GEMM Accelerator FPGA Emulation
In order to aid measuring the real execution time on the real board with the GEMM implemented in FPGA, we have implemented a cycle-accurate model of the GEMM Acc in FPGA. It behaves identical to the GEMM ACC described in lab 3 in terms of timing. However, the GEMM ACC does not compute any output, when done it simply sets back the LSB of the CSR. Again, it does not compute anything. Whatever is written into the scratchpad remains in there. Note also, that the GEMM ACC while having a 512kByte SRAM address range, it is internally implemented as a 64kByte SRAM that just mirrors the same content every 64kByte. Since we don’t model functionality anyway, this should not matter.
Memory Map
Due to system constraints, the address map is slightly different than modeled. The base address is different, and SRAM comes first while MMRs follow. This is due to restrictions of the base address of the SRAM scratchpad.
Base address: 0x41780000
Address Space Offset | Name | Description |
---|---|---|
0x00 - 0x7FFFF | DATA | GemmProc ScratchPad (512KByte) |
0x80000 | CSR | The control and status register |
0x80004 | PC | Current Descriptor / Instruction (Read Only) starting with 1 |
0x80008 | 01_MA_START_ADDR | Start address of MA |
0x8000C | 01_MB_START_ADDR | Start address of MB |
0x80010 | 01_MC_START_ADDR | Start address of MC |
0x80014 | 01_MA_NR_ROW | Number of rows in MA |
0x80018 | 01_MB_NR_ROW | Number of rows in MB and number of columns in MA |
0x8001C | 01_MB_NR_COL | Number of columns in MB (Note that MC’s dimensions will be [01_MA_NR_ROW][01_MB_NR_COL]) |
0x80020 | 01_INST_NEXT | reference to next instruction (set to 0) |
0x80024 … | 02_* | second descriptor (not implemented) |
Data Panel
Address: 4178_0000h
base + 0h
offset = 4178_0000h
Control Panel
Address: 4178_0000h
base + 8_0000h
offset = 4180_0000h
How to Adjust for the difference in Memory Map
Suggested Method 1
We recommend you keep everything stable on your main
branch. Therefore, create a new branch for the address modification. In this case, you should test both your HW and SW implementation on your development environment before running such a task on jenkins since memory operations are much easier to observe on QEMU and HW_testbench.
Method 2
To account for this, check for GEMM_ACC_FPGA
preprocessor directive.
#ifdef GEMM_ACC_FPGA
/* define base and offets based on FPGA emulation */
#else
/* define base and offets based on SystemC */
#endif
ifdef checks whether the GEMM_ACC_FPGA
token has been #defined earlier (either in file or command line). If so, it includes everything between it and the closing #else or, if no #else is present, the closing #endif. (see 1 and 2).
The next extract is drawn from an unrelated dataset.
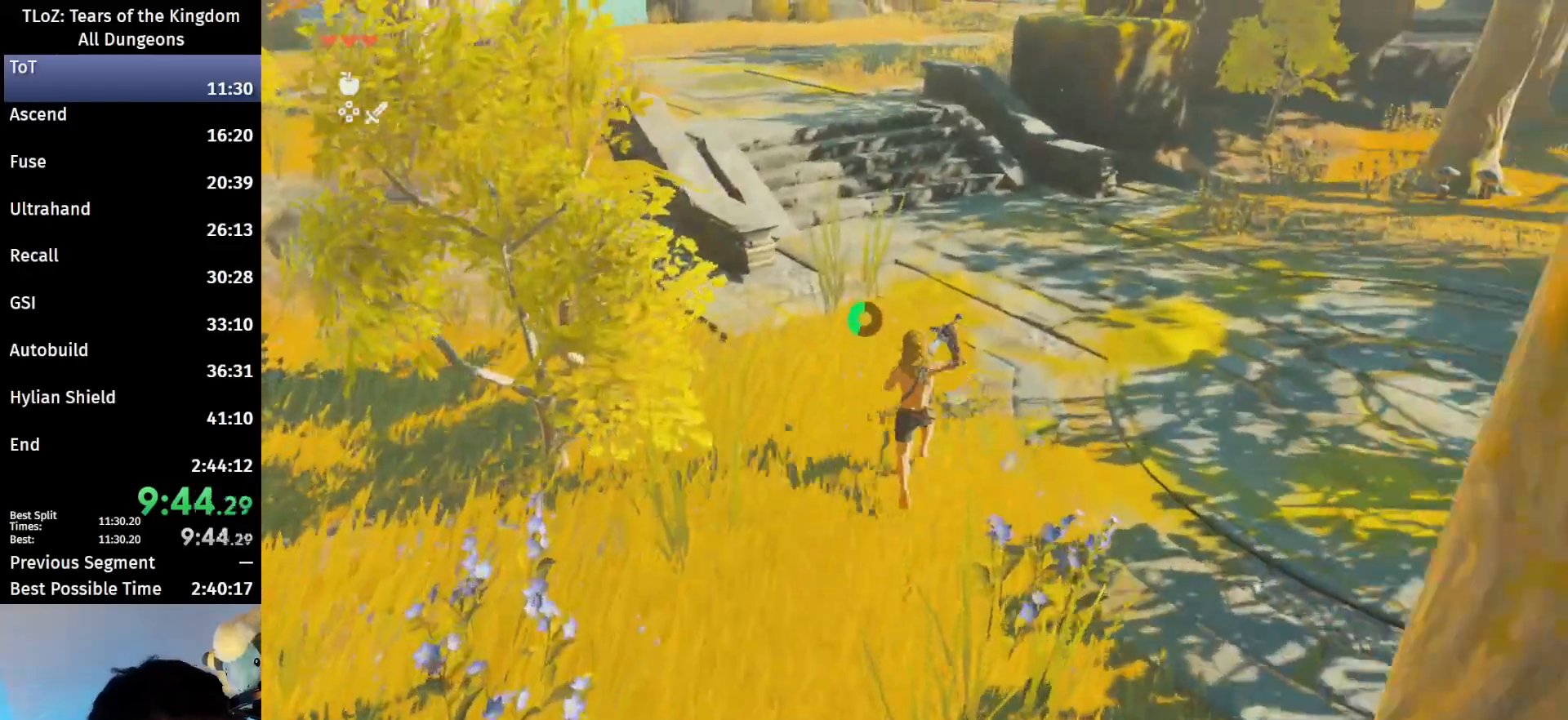
{"buttons": ["B", "R1"], "left_stick": "up", "right_stick": "center", "events": [[33, "B", "down"], [167, "B", "up"], [467, "B", "down"], [467, "R1", "down"]]}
To compile with the flag, add an additional argument to gcc
.
gcc -DGEMM_ACC_FPGA ...
Running the Code on Jenkins
Introducing the new job.
A new job on marble-jenkins called project_target_hwacc
has already been created for each Team. This is the basic structure for you to test your SW implementation on a real zedboard with time-accurate HW GEMM Accelerator attached.
Check the configuration before emitting the task.
The most important items are the Branch Specifier
and Execute shell - Command
. The comments inside Execute shell
would be helpful if you need to modify the instructions for jenkins to do. (e.g. profiling, copy files.)
* All your changes to the job configuration will be archived in the job history.
Multiple configuration.
If you are not satisfied with the provided job, or there are multiple configurations you need to run, duplicate this and create your own task.
- Create a
New Item
under yourTeamN
folder. - Enter a new job name, and copy the configuration from
project_target_hwacc
.
Other suggestion
Try to run and profile gemm_tb
first as almost nothing needs to be changed other than the address of registers. It should be easy to get the timing result and calculate the speedup etc. darknet
application we modified, on the other hand, needs to be further optimized (especially the output layer and picture-render) due to the pseudo returned data we got from the HW GEMM Accelerator.